Comme la passion peut paraître panachée, en concorde pleine avec le goût du bien et du beau, thématique tant adorée par Platon le philosophe-roi, sa République et surtout son Banquet où se discutèrent à bâtons rompus plaisirs sensuels, connivences avec la douceur du miel et des chairs ; une œuvre qu’Erasme connaissait à la perfection, briguant de l’étudier toujours plus tant qu’il serait possible d’en extraire d’importants enseignements et règles philosophiques qui parent le monde d’indénombrables lignes directrices. Ces instants désincarnés de délires délectables ne portent nul préjudice à un quelconque être, ils sont élans dans le respect d’autrui, de ce royaume intouchable qu’est la figure de l’Autre.
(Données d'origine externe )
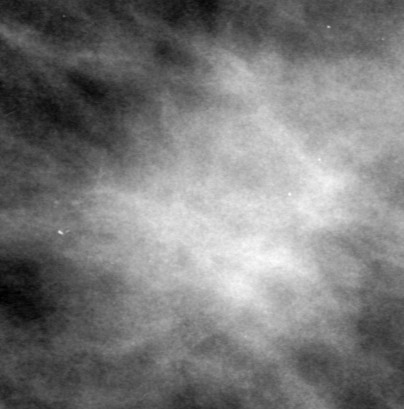
Cropped region of a digitized screen-film mammogram centred on a radiologist-marked abnormality; left breast; MLO view; BI-RADS breast density category 3 (scale 1–4).
Marked abnormality: mass, shape oval, margins microlobulated; BI-RADS assessment category 0 (incomplete: needs additional imaging); pathology (as recorded): malignant.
Ainsi, non sans un certain cynisme, Erasme expose que tout humain peut être l’éventuelle victime innocente des pouvoirs de l’illusion, une épée de Damoclès aqueuse et donc inoffensive qui restera attachée de son crin de cheval au-dessus de nos crânes jusqu’au temps de rejoindre la tombe et la terre. Aussi, notion aux attraits purement épicuriens, quel sens y a-t-il à condamner, blâmer ces fantômes évanescents puisqu’ils sont sources vives d’un plaisir certain, divagation qui procurent de trop rares instants de bonheur disséminés tout au long d’une interminable existence qui serait trop sèche, si triste sans cette Folie qui se mue peu à peu, au fil du texte, en ce mythe presque salvateur, cheminant à ses côtés.
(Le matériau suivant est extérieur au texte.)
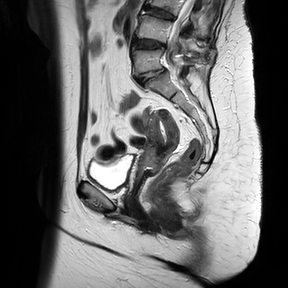
Pelvic MRI for cervical cancer, one sagittal slice; position 21 of 37 along the scan axis; T2-weighted; 1.5 T; TE 100 ms, TR 4174.1 ms; 4 mm slice thickness; 288 × 288 image matrix, field of view 300 × 300 mm. Patient: female, 65 years.
Outlined on this slice (outlined manually by an expert reader):
- cervical tumour: bounding box <133,108,181,187> (left, top, right, bottom; pixels)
Biffer la retenue pour défier les plaisirs, voilà qui pourrait passer pour le plus éloquent des discours, or chez Erasme, rien ne peut apparaître davantage incertain, quand bien même ces propos sont repris avec la plus vibrante des éloquences à la fin de l’exposé de Dame Folie ; l’intention demeure toujours brumeuse, pour tout lecteur peu habitué au maniement de l’ironie, la parodie demeurant part intégrante de ces lignes jusqu’aux ultimes mots usités dans cette œuvre, à laquelle le lectorat malheureusement peine à donner créance du fait de la bouffonnerie marchant de concert avec l’acerbe critique qui peut parfois apparaître tristement occultée par un masque narquois.

Récit relativement rare pour une production littéraire au mot si violent contre les ordres établis et luttant contre la déréliction des âmes, le succès de l’Eloge de la Folie fut très important dans toute l’Europe, au point que deux des plus éminents peintres hollandais de la période de la Renaissance : Hans Holbein l’Aîné et Hans Holbein le Jeune lui dédièrent un nombre non négligeable de gravures et d’illustrations qui contribuèrent subséquemment à enrichir l’œuvre.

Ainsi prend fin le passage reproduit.